WORK INSTRUCTIONS =
Copy out everything in the material from the line with "order: Saxifragales" down to the line with "common name: Crimean juniper", including both of those lines, with "scientific name" changed to "Latin name" and nothing else altered. Give only those lines.

########

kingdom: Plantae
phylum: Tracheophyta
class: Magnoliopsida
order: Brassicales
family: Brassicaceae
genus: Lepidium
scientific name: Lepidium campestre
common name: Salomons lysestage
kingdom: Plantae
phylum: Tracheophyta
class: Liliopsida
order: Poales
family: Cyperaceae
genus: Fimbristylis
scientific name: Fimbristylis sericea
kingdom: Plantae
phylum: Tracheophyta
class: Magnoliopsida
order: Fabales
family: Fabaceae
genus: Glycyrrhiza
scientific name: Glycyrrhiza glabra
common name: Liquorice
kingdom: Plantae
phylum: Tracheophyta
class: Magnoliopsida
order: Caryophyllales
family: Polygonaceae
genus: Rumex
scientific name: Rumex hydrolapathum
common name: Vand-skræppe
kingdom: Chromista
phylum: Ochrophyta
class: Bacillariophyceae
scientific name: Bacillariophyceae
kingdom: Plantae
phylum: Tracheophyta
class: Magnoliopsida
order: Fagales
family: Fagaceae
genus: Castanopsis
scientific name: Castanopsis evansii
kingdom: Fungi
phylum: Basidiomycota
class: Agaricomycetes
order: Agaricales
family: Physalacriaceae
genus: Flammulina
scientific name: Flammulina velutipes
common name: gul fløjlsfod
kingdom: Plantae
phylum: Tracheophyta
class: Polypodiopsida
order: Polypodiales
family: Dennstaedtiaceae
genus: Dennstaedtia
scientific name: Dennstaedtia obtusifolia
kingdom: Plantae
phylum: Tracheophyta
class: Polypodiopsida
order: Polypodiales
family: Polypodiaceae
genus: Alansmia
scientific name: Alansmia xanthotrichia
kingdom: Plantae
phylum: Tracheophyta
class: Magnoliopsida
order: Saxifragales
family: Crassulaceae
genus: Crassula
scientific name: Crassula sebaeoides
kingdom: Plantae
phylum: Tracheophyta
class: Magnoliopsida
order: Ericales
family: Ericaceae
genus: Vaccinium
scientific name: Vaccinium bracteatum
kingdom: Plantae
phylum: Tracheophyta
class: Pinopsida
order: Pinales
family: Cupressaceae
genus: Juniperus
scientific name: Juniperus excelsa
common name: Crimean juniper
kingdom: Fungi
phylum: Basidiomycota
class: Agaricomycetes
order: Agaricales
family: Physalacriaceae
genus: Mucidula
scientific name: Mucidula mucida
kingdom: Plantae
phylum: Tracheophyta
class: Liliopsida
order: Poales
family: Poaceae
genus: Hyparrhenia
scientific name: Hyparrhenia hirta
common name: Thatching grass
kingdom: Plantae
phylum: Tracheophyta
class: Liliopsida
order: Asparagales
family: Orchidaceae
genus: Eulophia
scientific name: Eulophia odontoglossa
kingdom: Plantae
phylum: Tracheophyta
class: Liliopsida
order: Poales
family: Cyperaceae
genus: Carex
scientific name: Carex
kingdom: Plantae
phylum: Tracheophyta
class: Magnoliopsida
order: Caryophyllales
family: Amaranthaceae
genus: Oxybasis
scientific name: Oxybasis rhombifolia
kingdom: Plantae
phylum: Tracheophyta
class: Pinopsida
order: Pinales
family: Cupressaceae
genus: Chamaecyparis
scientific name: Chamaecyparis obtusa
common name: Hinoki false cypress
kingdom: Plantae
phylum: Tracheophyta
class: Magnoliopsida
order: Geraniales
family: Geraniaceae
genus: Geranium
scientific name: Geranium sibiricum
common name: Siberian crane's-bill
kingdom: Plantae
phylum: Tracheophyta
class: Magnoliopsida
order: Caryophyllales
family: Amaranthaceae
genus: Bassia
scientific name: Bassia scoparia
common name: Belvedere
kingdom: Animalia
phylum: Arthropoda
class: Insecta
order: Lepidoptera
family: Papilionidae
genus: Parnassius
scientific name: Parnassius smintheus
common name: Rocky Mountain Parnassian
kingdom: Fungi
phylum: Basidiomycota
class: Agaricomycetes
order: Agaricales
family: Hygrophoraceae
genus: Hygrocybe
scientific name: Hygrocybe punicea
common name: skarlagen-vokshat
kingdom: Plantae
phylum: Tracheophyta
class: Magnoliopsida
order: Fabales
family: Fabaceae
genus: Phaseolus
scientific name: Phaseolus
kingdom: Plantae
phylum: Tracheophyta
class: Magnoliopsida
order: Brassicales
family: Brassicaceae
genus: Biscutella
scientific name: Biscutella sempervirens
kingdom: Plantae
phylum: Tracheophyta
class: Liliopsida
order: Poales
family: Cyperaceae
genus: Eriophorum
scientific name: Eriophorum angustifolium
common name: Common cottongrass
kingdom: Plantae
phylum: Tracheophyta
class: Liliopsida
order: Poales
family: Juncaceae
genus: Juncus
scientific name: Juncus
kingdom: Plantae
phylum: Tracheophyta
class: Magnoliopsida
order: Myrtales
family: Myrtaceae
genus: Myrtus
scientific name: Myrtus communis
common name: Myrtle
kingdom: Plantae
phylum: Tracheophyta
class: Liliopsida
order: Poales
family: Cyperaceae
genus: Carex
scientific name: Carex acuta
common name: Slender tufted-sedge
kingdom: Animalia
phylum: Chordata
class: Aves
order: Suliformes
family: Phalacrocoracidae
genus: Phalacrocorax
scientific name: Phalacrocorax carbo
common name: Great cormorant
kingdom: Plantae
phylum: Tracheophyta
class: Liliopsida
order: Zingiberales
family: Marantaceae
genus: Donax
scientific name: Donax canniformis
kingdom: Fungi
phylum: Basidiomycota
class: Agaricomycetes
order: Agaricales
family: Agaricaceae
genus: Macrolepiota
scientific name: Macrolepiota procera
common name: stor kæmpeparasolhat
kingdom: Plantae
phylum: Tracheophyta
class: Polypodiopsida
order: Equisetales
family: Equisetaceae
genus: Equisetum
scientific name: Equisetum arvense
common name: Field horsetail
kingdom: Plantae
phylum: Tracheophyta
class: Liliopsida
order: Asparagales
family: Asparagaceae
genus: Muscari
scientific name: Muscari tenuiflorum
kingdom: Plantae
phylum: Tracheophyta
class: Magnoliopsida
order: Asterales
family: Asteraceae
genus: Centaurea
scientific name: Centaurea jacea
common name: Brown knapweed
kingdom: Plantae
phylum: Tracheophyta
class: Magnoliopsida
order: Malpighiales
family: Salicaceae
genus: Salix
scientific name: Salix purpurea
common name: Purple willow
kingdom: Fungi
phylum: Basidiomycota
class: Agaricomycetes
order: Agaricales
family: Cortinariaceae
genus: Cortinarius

########

CORRECT RESULT =
order: Saxifragales
family: Crassulaceae
genus: Crassula
Latin name: Crassula sebaeoides
kingdom: Plantae
phylum: Tracheophyta
class: Magnoliopsida
order: Ericales
family: Ericaceae
genus: Vaccinium
Latin name: Vaccinium bracteatum
kingdom: Plantae
phylum: Tracheophyta
class: Pinopsida
order: Pinales
family: Cupressaceae
genus: Juniperus
Latin name: Juniperus excelsa
common name: Crimean juniper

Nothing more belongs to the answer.